Brahma Sutras (Shankaracharya)

by George Thibaut | 1890 | 203,611 words

English translation of the Brahma sutras (aka. Vedanta Sutras) with commentary by Shankaracharya (Shankara Bhashya): One of the three canonical texts of the Vedanta school of Hindu philosophy. The Brahma sutra is the exposition of the philosophy of the Upanishads. It is an attempt to systematise the various strands of the Upanishads which form the ...

13. And it is minute.

And the chief vital air is to be considered as minute like the other prāṇas.--Here also we have to understand by minuteness that the chief vital air is subtle and of limited size, not that is of atomic size; for by means of its five functions it pervades the entire body.
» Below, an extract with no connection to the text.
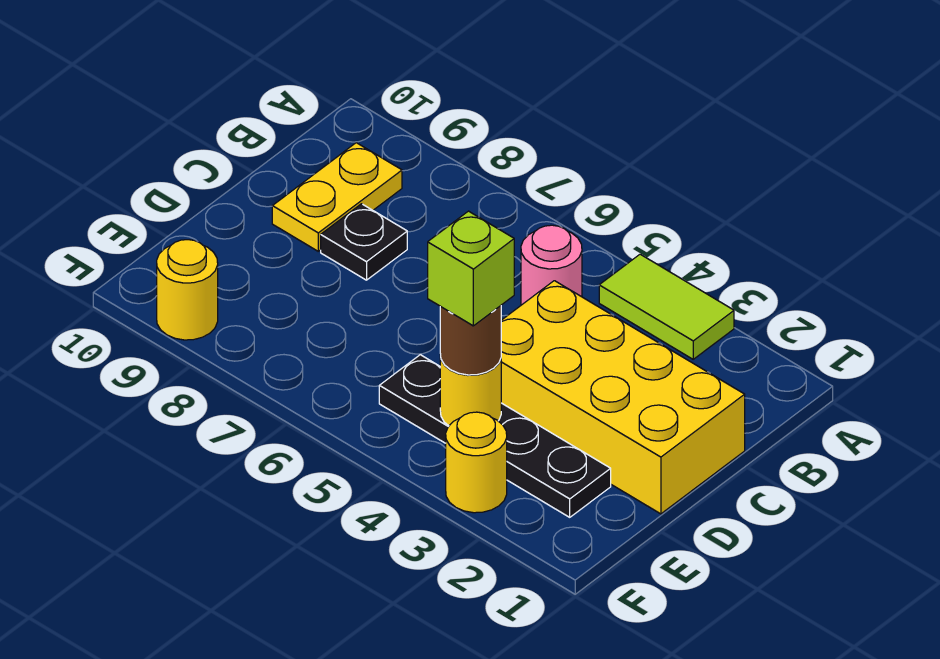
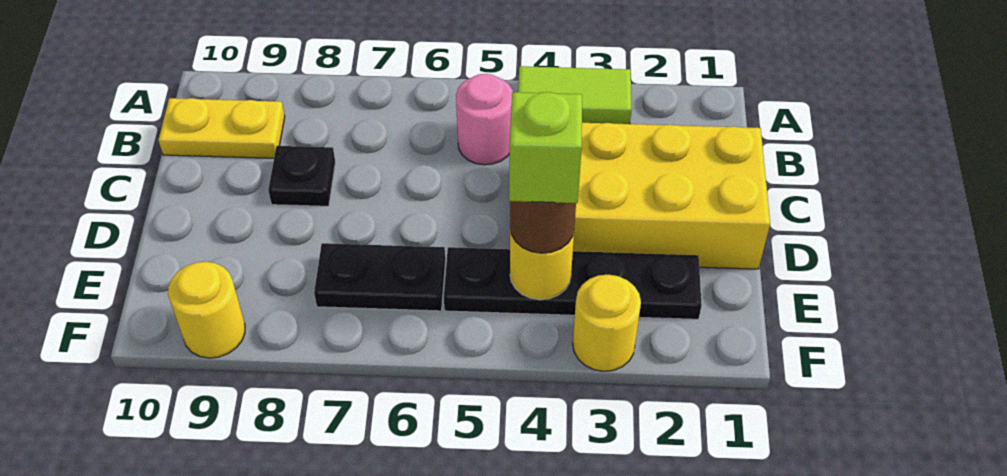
yellow 1x2 plate [272,143,402,251] -> yellow 1x2 plate turned to [158,98,285,158]
none -> black 1x2 plate [314,243,446,311]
It must be viewed as subtle because when passing out of the body it is not perceived by a bystander, and as limited because scripture speaks of its passing out, going and coming.--But, it may be said, scripture speaks also of its all-pervadingness; so, e.g. 'He is equal to a grub, equal to a gnat, equal to an elephant, equal to these three worlds, equal to this Universe' (Bṛ. Up. I, 3, 22).--To this we reply that the all-pervadingness of which this text speaks belongs to the Self of the prāṇa in its adhidaivata relation, according to which it appears as Hiraṇyagarbha in his double--universal and individual--form, not in its adhyātma relation. Moreover the statements of equality 'equal to a grub,' &c., just declare the limited size of the prāṇa which abides within every living being.--Thus there remains no difficulty.